The combination of these findings raises the question of why the eyeblink conditioning parameters came to be improved in Nf1+/− mice. GABA-mediated inhibition is enhanced in Nf1+/− mice31, and since eyeblink conditioning is predominantly mediated by suppression of simple spike activity of Purkinje cells in the downbound microzones26,40, and GABAergic inhibition by molecular layer interneurons contributes to this suppression27, it is attractive to speculate that eyeblink conditioning is improved because of an enhanced impact of GABA. This effect could be further enhanced by the fact that HCN1 channels, which are activated by GABA-mediated hyperpolarization, are attenuated by the NF1 mutation19,41. Enhanced GABA-mediated inhibition in NF1 may also explain why some of the minor motor symptoms might be extracerebellar, as enhanced GABAergic activity in areas like the cerebral cortex may induce behavioral phenotypes31. In addition, extracerebellar structures such as amygdala, hippocampus, and prefrontal cortex play important (modulatory) roles in eyeblink conditioning42,43,44,45,46.
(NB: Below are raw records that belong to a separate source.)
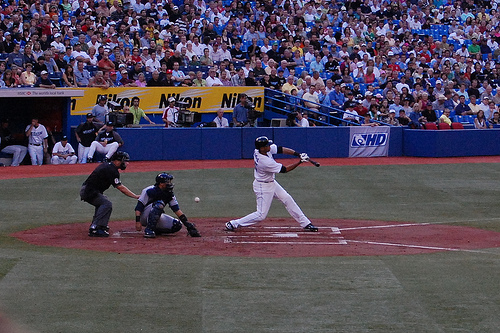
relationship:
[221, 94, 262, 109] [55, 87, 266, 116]
nikon on banner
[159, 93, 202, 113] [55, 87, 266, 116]
nikon on banner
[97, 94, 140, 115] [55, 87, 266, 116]
nikon on banner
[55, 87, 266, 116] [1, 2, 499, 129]
banner in stands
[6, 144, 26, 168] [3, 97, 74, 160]
legs in dugout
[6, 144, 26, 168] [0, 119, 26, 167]
legs belong to man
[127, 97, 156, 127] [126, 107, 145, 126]
man in shirt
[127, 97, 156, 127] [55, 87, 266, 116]
man in front of banner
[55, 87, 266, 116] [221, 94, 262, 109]
banner for nikon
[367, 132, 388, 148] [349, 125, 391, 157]
hd on banner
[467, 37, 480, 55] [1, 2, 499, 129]
man in stands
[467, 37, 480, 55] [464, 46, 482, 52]
man wears shirt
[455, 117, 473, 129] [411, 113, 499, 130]
seat in front row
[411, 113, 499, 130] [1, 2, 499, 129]
front row in stands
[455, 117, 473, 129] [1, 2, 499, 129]
seat in stands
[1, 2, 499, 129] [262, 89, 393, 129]
bleacher has rails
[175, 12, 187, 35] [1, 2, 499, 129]
person in stands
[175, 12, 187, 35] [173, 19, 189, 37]
person wears outfit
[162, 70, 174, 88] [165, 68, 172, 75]
person wears baseball cap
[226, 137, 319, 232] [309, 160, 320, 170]
baseball player with bat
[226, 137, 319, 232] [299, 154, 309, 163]
baseball player has hands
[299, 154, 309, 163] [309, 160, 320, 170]
hands hold bat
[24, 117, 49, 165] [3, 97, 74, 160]
player standing in dugout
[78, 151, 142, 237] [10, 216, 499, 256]
umpire crouched in dirt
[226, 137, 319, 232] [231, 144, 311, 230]
baseball player wears uniform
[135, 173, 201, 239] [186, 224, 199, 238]
catcher has mitt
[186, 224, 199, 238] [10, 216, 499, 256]
mitt on dirt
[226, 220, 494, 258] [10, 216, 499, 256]
lines in dirt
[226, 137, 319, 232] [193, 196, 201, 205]
baseball player missed ball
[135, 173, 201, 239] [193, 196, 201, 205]
catcher waiting for baseball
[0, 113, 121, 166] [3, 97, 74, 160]
players in dugout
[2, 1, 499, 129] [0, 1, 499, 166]
spectators in stadium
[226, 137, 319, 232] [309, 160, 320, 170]
baseball player swinging bat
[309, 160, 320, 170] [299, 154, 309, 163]
bat in hands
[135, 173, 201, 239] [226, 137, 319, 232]
catcher standing behind baseball player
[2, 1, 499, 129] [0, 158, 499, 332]
spectators at baseball game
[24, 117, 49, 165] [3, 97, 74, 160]
player stands in dugout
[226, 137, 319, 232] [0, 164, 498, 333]
baseball player in field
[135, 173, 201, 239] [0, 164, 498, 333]
catcher in field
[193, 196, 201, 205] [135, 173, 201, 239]
baseball headed for catcher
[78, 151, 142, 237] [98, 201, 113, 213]
umpire has knees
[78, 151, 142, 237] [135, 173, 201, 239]
umpire leans hand on catcher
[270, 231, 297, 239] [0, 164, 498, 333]
home plate surrounded by field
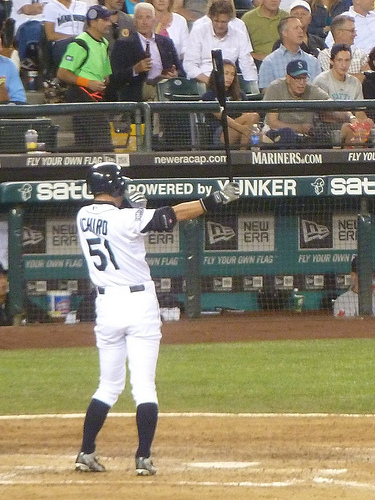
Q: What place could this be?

In conclusion, we find that Nf1+/− mice show moderately increased learning rate of conditioned eyeblink responses, and the adaptive timing of those responses was also slightly more accurate. Locomotion, balance, general motor function, and muscle strength were not affected. Future studies will have to elucidate whether these observations can be explained by a differential impact of NF1 on GABA-mediated processes in downbound and upbound microzones in the cerebellar cortex.